Наверное, что-то похожее бывает и в армии: коллективизм и общая цель. Я видел, как скучают иногда люди, отслужившие срок в армии, как не могут они сразу вдохнуть огороженную «личную» жизнь, как на их привычках и поведении сказывается поначалу армия.
Но разве сравнить смысл существования там и тут, разную стоимость потраченных лет? В армии только долг и необходимость, а здесь, в Антарктиде, магия творчества, магия схватки ради новых усилий творчества.
В далеких, обжитых, уютных странах людей разделяют границы. Антарктида — государство без границ, таможен и армий. Люди работают вместе: русские, французы, американцы. Ничто не разделяет их, кроме холода.
А впрочем…
Все меня зовут Магнитологом. В дневнике стану также называть себя Магнитологом.
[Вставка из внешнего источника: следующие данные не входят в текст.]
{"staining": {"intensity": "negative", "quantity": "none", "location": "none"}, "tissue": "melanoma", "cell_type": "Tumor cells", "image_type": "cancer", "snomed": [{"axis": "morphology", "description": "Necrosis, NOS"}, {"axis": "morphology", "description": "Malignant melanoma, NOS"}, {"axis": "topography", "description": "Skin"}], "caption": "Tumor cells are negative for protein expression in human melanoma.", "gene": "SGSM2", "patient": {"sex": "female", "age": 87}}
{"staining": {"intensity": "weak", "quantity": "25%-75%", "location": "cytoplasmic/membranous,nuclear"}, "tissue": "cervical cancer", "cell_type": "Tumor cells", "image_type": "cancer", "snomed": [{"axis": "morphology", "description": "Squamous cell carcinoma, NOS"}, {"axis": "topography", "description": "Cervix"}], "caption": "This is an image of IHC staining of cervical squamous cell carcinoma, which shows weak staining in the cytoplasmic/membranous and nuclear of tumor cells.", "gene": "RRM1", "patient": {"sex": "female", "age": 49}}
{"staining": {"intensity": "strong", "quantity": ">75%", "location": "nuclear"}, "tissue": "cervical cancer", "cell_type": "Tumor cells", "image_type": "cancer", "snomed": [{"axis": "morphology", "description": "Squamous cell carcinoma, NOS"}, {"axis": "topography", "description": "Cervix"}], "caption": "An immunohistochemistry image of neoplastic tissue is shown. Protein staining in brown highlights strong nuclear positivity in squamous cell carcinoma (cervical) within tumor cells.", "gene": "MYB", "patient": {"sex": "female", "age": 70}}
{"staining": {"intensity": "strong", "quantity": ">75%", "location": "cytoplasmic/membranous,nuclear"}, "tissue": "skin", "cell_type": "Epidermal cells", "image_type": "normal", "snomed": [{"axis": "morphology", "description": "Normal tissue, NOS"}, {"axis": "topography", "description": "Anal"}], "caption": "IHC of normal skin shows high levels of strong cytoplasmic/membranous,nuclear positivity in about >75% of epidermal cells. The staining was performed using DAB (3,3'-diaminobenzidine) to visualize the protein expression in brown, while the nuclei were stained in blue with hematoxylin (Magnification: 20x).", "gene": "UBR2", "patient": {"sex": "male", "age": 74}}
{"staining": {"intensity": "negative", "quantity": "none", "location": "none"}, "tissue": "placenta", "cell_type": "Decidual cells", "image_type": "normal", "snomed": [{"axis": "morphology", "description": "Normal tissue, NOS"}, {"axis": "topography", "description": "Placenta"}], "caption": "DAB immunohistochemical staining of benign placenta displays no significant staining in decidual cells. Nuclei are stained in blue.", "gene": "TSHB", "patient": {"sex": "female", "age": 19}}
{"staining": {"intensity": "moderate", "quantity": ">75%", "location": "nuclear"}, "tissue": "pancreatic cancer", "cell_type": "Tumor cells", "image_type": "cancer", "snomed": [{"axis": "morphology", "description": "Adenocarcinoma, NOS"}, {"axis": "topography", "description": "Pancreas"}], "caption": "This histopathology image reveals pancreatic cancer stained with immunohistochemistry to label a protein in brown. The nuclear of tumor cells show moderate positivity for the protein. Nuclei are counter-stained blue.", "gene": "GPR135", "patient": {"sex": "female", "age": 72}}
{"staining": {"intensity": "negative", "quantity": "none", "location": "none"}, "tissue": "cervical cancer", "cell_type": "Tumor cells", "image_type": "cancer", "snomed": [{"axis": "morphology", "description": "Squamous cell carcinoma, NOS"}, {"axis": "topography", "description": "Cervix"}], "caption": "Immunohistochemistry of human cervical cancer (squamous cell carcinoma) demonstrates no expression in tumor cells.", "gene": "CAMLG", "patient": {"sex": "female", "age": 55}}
Ничем среди полярников я не выделяюсь. Разве что, когда радисты затевают разговор с американской станцией Мак Мердо и австралийской Mayсон, зовут меня:
— Магнитолог, переводи, пожалуйста…
Еще я знаменит арбузом.
В Ташкенте, когда полярный самолет сделал там промежуточную остановку, я купил громадную арбузину. Мне казалось, это будет самый удивительный подарок в Антарктиде. О нем теперь ходят байки-легенды.
Мне, отпетому горожанину, полярники виделись такими: борода, плечи, мохнатые шапки, лыжи под ногами, суровые, насупленные, сиплые, не очень добрые к таким белоручкам вроде меня. Да, вот так смешно и примитивно думалось.
Чем удивить их, думал я. Живые цветы? Ха-ха!
…Поселят меня в общей берлоге, в общий барак. И там, в своей мохнатости, не захотят они принять чужака, будут насмешливо-обходительны, иронически-вежливы на мои потуги примазаться к ним. И я уже представлял себе это вбитое в снег общежитие, пять или шесть моих «сокоечников», и все на одно лицо. Лицо «типичного» полярника.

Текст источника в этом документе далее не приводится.